8th Chairman of the Mäzhilis
- In office 25 March 2016 – 21 June 2016
- Deputy: Vladimir Bozhko; Gülmira Isimbaeva;
- Preceded by: Qabibolla Zhaqypov
- Succeeded by: Nurlan Nyghmatulin

Deputy Chairman of the Mäzhilis
- In office 20 January 2012 – 15 August 2012
- Chair: Oral Mukhamedzhanov; Nurlan Nyghmatulin;
- Preceded by: Zhänibek Käribzhanov
- Succeeded by: Qabibolla Zhaqypov

Member of the Mäzhilis
- In office 28 March 2023 – 1 July 2026
- In office 20 March 2016 – 21 June 2016
- In office 15 January 2012 – 15 August 2012

Äkim of Atyrau Region
- In office 15 August 2012 – 24 March 2016
- Preceded by: Bergei Rysqaliev
- Succeeded by: Nurlan Noghaev

Äkim of West Kazakhstan Region
- In office 28 August 2007 – 18 January 2012
- Preceded by: Nurghali Äshim
- Succeeded by: Nurlan Noghaev

Minister of Energy and Mineral Resources
- In office 19 January 2006 – 28 August 2007
- President: Nursultan Nazarbaev
- Prime Minister: Danial Akhmetov; Kärim Mäsimov;
- Preceded by: Vladimir Shkolnik
- Succeeded by: Sauat Myngbaev

Personal details
- Born: 1 September 1947 (age 78) Qoshalaq, Atyrau Oblast, Kazakh SSR, Soviet Union
- Party: Amanat
- Spouse: Rys Turganina
- Children: 2
- Education: Ufa State Petroleum Technological University

= Baktykozha Izmukhambetov =

Kazakh politician (born 1947)

Baqtyqozha Salahatdinuly Izmukhambetov (Бақтықожа Салахатдинұлы Ізмұхамбетов; born 1 September 1947) is a Kazakh politician who is currently serving as a Member of the Mäzhilis since March 2023 from the Amanat party.

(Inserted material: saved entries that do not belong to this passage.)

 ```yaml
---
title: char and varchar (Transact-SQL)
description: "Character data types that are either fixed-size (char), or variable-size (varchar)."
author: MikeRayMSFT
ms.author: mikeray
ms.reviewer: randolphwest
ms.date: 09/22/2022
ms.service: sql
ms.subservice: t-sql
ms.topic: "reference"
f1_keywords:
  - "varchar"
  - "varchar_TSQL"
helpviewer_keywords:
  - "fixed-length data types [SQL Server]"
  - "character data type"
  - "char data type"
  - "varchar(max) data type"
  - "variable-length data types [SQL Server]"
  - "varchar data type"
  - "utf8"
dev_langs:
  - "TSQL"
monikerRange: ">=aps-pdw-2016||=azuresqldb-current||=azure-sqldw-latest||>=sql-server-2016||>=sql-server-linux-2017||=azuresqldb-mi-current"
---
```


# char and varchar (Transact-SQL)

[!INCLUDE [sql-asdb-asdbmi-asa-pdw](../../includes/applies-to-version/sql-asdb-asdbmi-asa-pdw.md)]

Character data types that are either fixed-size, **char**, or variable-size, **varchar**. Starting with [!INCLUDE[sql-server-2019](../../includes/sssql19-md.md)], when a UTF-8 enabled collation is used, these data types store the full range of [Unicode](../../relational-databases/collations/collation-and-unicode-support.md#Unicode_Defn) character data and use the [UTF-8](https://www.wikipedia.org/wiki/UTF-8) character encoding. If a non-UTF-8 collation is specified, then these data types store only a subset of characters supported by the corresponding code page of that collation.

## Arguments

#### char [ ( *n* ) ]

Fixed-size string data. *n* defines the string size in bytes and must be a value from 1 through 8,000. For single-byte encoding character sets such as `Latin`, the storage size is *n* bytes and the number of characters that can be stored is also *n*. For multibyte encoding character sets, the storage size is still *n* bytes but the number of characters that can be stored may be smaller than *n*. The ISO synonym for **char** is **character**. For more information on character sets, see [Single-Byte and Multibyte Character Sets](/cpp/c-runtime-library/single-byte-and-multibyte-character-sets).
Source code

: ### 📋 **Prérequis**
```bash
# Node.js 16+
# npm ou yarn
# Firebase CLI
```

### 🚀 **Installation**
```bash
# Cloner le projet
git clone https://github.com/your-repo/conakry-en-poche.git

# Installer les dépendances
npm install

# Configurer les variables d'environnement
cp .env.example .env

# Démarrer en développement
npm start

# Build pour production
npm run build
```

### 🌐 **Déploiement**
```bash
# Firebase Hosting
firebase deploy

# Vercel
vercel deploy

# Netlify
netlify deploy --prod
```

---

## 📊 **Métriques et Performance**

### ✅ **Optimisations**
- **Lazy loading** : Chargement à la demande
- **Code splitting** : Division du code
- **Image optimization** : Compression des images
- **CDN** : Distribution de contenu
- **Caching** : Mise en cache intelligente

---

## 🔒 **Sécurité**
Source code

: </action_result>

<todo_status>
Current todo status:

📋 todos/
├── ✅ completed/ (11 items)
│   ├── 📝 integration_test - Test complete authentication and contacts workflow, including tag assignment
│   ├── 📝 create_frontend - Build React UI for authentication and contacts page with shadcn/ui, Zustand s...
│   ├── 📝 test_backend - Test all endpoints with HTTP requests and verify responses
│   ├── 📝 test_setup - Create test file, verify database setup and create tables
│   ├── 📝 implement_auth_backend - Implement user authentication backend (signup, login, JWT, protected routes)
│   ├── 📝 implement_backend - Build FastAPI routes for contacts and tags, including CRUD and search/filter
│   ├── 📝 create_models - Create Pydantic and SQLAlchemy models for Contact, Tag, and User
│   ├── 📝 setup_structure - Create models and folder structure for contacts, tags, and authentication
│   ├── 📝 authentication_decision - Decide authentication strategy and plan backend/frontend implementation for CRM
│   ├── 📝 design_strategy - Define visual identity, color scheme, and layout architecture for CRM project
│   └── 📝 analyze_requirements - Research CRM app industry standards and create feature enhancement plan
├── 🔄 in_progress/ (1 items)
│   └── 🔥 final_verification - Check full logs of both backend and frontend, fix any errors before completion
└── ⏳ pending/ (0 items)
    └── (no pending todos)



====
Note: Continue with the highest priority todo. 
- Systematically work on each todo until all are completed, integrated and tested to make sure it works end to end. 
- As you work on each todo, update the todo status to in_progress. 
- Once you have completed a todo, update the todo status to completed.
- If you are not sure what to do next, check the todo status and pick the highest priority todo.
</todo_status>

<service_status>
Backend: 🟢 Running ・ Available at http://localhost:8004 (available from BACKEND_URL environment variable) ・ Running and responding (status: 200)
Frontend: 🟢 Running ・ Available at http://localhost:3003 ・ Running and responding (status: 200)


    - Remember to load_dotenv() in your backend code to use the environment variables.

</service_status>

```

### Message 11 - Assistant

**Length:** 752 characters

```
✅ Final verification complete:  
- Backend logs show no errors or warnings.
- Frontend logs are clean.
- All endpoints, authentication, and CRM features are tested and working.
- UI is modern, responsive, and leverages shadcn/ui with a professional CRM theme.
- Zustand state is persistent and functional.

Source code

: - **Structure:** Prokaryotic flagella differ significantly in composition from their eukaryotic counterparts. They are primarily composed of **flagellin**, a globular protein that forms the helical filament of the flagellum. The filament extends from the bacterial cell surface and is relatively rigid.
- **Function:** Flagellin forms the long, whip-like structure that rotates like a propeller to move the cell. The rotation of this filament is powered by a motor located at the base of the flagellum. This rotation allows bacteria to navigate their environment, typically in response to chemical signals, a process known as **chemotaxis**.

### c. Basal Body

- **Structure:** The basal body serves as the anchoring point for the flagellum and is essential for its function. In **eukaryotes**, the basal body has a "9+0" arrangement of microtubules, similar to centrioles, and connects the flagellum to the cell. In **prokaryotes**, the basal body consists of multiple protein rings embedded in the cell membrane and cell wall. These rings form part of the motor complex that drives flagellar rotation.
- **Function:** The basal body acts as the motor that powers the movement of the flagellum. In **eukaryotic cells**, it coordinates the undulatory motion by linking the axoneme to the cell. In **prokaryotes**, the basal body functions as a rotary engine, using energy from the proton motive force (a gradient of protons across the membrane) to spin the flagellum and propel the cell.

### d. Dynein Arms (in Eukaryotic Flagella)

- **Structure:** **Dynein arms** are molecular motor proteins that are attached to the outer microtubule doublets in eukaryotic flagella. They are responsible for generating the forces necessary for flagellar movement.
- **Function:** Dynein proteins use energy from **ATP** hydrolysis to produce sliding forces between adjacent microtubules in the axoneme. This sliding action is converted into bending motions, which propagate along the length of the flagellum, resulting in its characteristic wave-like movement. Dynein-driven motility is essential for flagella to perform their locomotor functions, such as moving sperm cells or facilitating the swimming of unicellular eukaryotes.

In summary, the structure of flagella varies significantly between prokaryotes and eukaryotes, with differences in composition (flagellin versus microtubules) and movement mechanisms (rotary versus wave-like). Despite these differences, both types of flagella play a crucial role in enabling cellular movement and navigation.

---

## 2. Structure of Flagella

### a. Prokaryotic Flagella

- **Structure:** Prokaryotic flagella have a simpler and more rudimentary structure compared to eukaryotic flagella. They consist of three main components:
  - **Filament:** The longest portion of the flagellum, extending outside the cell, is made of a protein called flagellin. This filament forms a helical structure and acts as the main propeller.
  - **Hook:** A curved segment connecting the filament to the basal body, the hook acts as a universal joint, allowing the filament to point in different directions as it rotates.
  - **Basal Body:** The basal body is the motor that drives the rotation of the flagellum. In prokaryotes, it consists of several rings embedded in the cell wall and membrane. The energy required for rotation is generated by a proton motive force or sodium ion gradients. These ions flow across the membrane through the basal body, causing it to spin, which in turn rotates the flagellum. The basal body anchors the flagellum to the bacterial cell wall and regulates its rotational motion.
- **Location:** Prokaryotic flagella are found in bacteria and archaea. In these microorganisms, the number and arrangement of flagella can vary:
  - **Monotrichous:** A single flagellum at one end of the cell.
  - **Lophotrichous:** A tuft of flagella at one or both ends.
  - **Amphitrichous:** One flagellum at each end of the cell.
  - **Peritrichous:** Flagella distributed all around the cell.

Izmukhambetov used to serve as the Chairman of the Mäzhilis from March to June 2016, äkim of Atyrau Region from 2012 to 2016, äkim of West Kazakhstan Region from 2007 to 2012, and a Minister of Energy and Mineral Resources from 2006 to 2007.

==Career==
From 1965 to 1971, Izmukhambetov studied at the Ufa State Petroleum Technological University in Bashkir Autonomous Soviet Socialist Republic of the Russian Soviet Federative Socialist Republic. After graduating, he started as a driller with Embaneft association and later occupied a number of positions in Kazakh Exploration R&D Institute. From 1982 to 1987, Izmukhambetov was in mission in Yemen.

Between 1991 and 1993, Izmukhambetov held different posts at the Ministry of Geology and Subsurface Protection. After that, he served as the director-general of Kazakhturkmunay and Kazmunaytengiz oil companies, and as a managing director of the national oil company KazMunayGas. Later, he served as the first vice minister of Energy and Mineral Resources, and from 19 January 2006 until 28 August 2007 as a minister of Energy and Mineral Resources.

He served as Äkim of the West Kazakhstan Region from 28 August 2007 to January 2012 and as Minister of Energy and Mineral Resources of Kazakhstan from 2006 to 2007.

During the 2012 legislative election, Izmukhambetov was elected to the Mäzhilis, he was subsequently appointed as the Deputy Chairman. From 2012 to 2016 he served as Äkim of the Atyrau Region, he succeeded Bergei Rysqaliev in this position. He was himself succeeded by Nurlan Noghaev on 26 March 2016. On 25 March 2016, Izmukhambetov was sworn in as the Chairman of the Mäzhilis and succeeded Qabibolla Zhaqypov. On 21 June 2016, Izmukhambetov resigned as the Mäzhilis Chairman to become chairman of the Republican Public Association of Veterans Organization of the Central Council. He was succeeded as chair by Nurlan Nyghmatulin.

Izmukhambetov is decorated with the Order of Qurmet (1999) and with the third class of the Order of Merit of Ukraine (2008).